1. Where the title to property or the devolution thereof depends upon priority of death and there is no sufficient evidence that the persons have died otherwise than simultaneously, the property of each person shall be disposed of as if he had survived, except as otherwise provided in this section.”

Stating the problem briefly, we have the unequivocal statement of the attending psysician that one of these persons died an hour earlier than the other, which information the doctor also entered on the certificates of death. Against this we have the testimony of disinterested and impressive witnesses that the doctor had stated to them that both persons were dead upon his arrival. It is not necessary to mention the possible ways in which this conflicting testimony may be reconciled. It may be that the doctor did not wish to extend any hope to the friends of the decedents and therefore did not disclose to them the faint spark of life which he detected in both the man and his wife.

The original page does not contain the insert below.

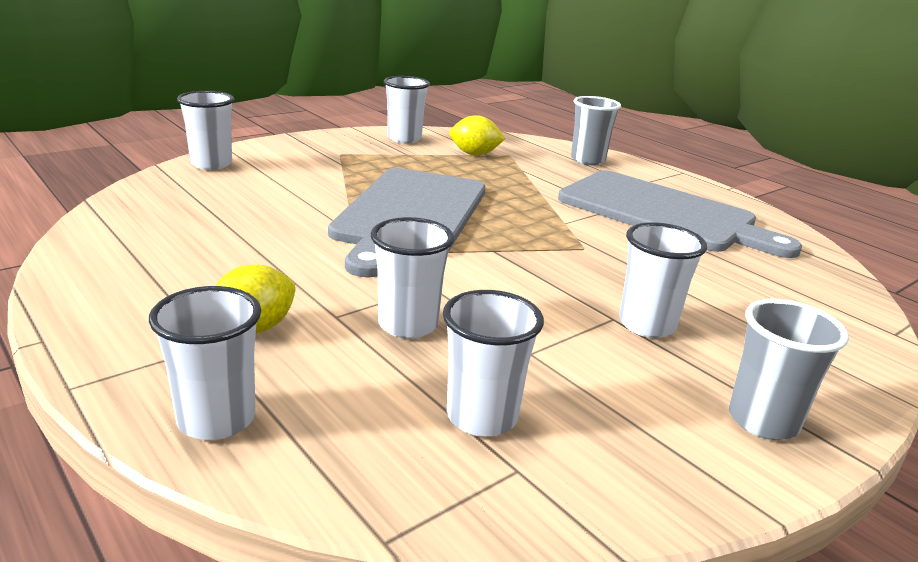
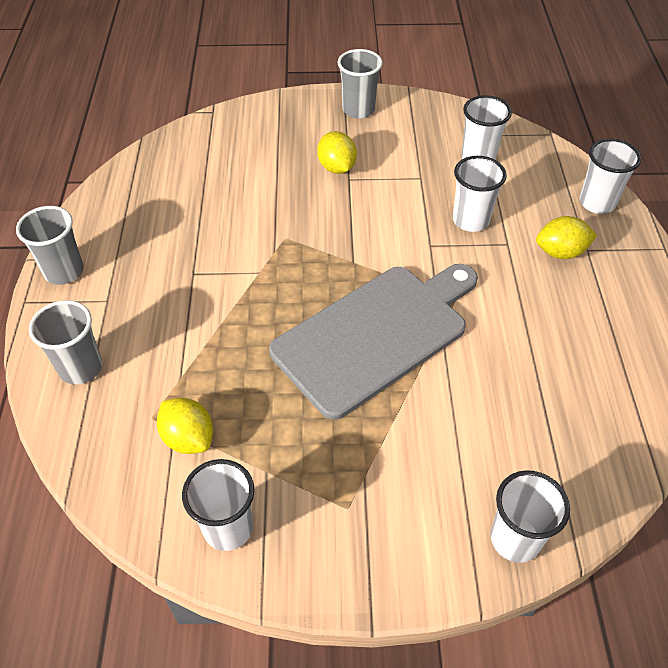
camera: 140 degrees left, 25 degrees up
grey cutting board [558,170,802,258] -> none
white cup [619,222,707,338] -> yellow lemon [317,131,357,174]
none -> grey cup [16,206,84,285]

It suffices to say that the court must hold that such testimony of an attending physician is sufficient to establish that Mrs. Rose survived her husband by approximately one hour.

It has occurred to the court, however, that while the mandate of the statute requires this decision, we cannot help but note that the ends of justice might be better served if the section were to provide the same equitable division of assets, not only where there is insufficient evidence that one has survived the other, but in any case where two such deaths result from a common disaster.

A decree may enter in accordance with this opinion.